これだけのコンディションの日本機は、世界中さがしても、
あとはスミソニアンの別館、ウドバー ハジーにある屠龍ぐらいだろう。
それほどコンディションはいい。
そもそもゼロ戦の主翼に使われてた超超ジェラルミン(どういうネーミングだ…)は、
やたら硬いんだけど、腐食には弱いと言われていて、保存は難しい機体なのかもしれない。
「へー、そうなんだ」
ただね、余談だけど、東京駅の現在の屋根(1947-2006年まで)、あれは戦中に焼けて再建したもんなんだが、
実はゼロ戦と同じ超超ジェラルミンを使ってるという話がある。
だとすると、腐食に弱いというのもいわゆる「堀越さんの愉快すぎる話」の類かもしれないなあ。
まあ、とにかく、これだけの物はここでしか見れないんだよ。
「でもコクピットだけ」
そうなんだよね。ものすごく美人でグラマーなのに実は男でした、みたいな残念感がある。
「いや、それ例えとして、根本的におかしいだろ」
イギリス人、よその国の機体は結構適当に組み立てたりすることがあるので、
むしろこうなってしまったのはラッキーだったのかもしれない。
これぞポジティブシンキング。

コクピット部アップ。
反射で見難いが、内部もかなりいい状態で残ってる。
ただし、照準機やコクピット後部のループアンテナは失われてしまってるようだ。
もっとも地上配備の機体には機位確認用のループアンテナは無かった、
という話があるので、元からないのかもしれない。
この機体の茶色っぽい色は東南アジアの英軍が塗ってしまったものだが、
その下、少し塗装がはげてみえてる緑色はおそらくオリジナルである。

正面より。
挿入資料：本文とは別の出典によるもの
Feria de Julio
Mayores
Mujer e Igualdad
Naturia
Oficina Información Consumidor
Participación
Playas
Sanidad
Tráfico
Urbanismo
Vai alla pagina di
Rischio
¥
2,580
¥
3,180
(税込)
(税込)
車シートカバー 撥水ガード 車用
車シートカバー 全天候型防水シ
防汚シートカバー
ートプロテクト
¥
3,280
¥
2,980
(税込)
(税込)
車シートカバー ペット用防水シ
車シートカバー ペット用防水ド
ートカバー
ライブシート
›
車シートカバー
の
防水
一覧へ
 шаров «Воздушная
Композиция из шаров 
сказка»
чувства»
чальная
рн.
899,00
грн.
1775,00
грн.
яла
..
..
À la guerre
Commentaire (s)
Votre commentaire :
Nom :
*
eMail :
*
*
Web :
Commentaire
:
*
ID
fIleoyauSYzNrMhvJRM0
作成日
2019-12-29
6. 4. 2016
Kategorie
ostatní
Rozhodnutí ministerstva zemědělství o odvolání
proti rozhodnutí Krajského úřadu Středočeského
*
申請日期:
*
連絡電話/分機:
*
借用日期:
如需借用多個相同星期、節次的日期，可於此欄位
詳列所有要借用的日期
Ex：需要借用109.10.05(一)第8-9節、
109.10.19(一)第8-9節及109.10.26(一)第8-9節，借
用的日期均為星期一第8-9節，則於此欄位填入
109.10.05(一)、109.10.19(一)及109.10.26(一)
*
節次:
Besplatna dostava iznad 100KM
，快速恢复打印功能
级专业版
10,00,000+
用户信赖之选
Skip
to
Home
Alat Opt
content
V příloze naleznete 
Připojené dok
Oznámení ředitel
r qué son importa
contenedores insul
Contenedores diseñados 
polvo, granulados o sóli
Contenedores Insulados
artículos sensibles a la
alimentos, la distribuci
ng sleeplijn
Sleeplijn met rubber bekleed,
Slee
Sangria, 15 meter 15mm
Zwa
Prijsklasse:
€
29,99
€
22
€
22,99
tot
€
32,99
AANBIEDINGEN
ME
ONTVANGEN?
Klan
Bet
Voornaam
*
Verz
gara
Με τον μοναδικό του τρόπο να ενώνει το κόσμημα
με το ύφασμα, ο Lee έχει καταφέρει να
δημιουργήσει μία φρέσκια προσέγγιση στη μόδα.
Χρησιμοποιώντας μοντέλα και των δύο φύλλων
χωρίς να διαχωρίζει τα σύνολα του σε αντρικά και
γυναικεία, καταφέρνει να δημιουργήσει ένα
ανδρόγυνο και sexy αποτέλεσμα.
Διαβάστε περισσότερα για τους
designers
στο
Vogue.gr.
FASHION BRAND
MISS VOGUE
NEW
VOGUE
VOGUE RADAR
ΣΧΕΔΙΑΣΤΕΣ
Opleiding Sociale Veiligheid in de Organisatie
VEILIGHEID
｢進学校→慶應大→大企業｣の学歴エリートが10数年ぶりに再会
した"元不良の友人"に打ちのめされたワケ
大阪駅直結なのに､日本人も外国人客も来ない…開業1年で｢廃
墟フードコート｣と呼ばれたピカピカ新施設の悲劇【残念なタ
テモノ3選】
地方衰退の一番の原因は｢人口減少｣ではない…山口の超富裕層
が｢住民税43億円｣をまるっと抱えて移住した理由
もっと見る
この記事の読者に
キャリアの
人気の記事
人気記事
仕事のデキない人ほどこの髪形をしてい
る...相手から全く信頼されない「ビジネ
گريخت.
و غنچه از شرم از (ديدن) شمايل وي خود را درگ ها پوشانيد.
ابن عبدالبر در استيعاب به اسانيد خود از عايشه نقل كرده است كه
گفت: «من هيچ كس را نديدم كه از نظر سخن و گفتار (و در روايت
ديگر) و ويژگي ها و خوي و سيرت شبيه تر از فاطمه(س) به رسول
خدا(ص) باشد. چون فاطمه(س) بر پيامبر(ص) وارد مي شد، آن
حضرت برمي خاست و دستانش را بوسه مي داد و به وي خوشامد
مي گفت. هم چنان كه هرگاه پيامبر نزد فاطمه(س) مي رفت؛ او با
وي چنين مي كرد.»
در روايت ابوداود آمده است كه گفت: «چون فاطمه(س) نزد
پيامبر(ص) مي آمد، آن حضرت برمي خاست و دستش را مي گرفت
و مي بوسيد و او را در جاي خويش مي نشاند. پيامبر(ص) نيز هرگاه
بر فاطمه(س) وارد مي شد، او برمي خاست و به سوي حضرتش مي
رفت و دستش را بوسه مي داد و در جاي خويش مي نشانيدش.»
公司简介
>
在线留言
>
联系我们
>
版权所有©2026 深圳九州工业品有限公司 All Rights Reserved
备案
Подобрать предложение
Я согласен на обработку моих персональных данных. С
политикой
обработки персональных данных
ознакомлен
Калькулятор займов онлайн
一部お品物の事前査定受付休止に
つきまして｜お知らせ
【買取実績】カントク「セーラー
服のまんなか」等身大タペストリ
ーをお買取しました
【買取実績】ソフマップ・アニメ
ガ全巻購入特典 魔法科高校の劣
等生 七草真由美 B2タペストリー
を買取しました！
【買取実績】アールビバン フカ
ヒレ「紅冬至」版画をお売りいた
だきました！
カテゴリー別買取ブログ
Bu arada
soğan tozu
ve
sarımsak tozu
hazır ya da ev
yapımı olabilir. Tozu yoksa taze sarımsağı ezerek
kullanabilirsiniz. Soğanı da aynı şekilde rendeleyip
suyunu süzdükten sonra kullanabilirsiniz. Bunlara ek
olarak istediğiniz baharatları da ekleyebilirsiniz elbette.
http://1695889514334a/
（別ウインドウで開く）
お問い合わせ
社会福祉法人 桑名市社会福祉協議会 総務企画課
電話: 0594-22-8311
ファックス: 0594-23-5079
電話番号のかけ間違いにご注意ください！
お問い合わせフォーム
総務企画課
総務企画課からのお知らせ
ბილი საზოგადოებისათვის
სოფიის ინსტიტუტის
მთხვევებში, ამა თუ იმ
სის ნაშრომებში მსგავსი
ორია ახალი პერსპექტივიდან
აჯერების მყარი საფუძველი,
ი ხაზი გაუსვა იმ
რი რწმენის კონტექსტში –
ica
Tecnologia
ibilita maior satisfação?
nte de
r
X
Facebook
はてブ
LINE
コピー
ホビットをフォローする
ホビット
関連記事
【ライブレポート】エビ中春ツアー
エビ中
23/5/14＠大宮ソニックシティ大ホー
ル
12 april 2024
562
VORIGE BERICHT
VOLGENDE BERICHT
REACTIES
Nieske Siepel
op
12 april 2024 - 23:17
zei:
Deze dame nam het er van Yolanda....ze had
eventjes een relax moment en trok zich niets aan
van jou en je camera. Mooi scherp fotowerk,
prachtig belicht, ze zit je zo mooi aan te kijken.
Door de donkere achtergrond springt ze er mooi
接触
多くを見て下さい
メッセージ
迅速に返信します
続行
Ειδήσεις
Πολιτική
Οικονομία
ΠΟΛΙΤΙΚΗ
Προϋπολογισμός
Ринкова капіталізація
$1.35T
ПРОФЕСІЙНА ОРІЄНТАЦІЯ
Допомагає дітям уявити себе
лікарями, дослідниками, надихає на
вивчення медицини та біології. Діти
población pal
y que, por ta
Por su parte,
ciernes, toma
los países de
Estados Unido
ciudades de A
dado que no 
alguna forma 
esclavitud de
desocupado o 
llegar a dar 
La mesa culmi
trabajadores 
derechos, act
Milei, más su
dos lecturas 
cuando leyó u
機体の真ん中に貼り付いてるのは60リットルの胴体内燃料タンク。
この前に潤滑油タンクもあったはずなんですが、現状は失われてます。
なんか、ベルトみたいにで固定してるだけなんですな。ちょっと意外。
ゴムホース類とか、タイヤとか、さすがにオリジナルではないと思うのですが…。
脚カバーでかくれてよく見えない主脚のオレオ部分もばっちり見えます。
主翼前縁部にチラチラ見えてるオレンジの色も多分、オリジナル塗装。

あんまり意味がない気もするが「ゼロ戦七つの誓い」に則って、脚部のアップも載せときます。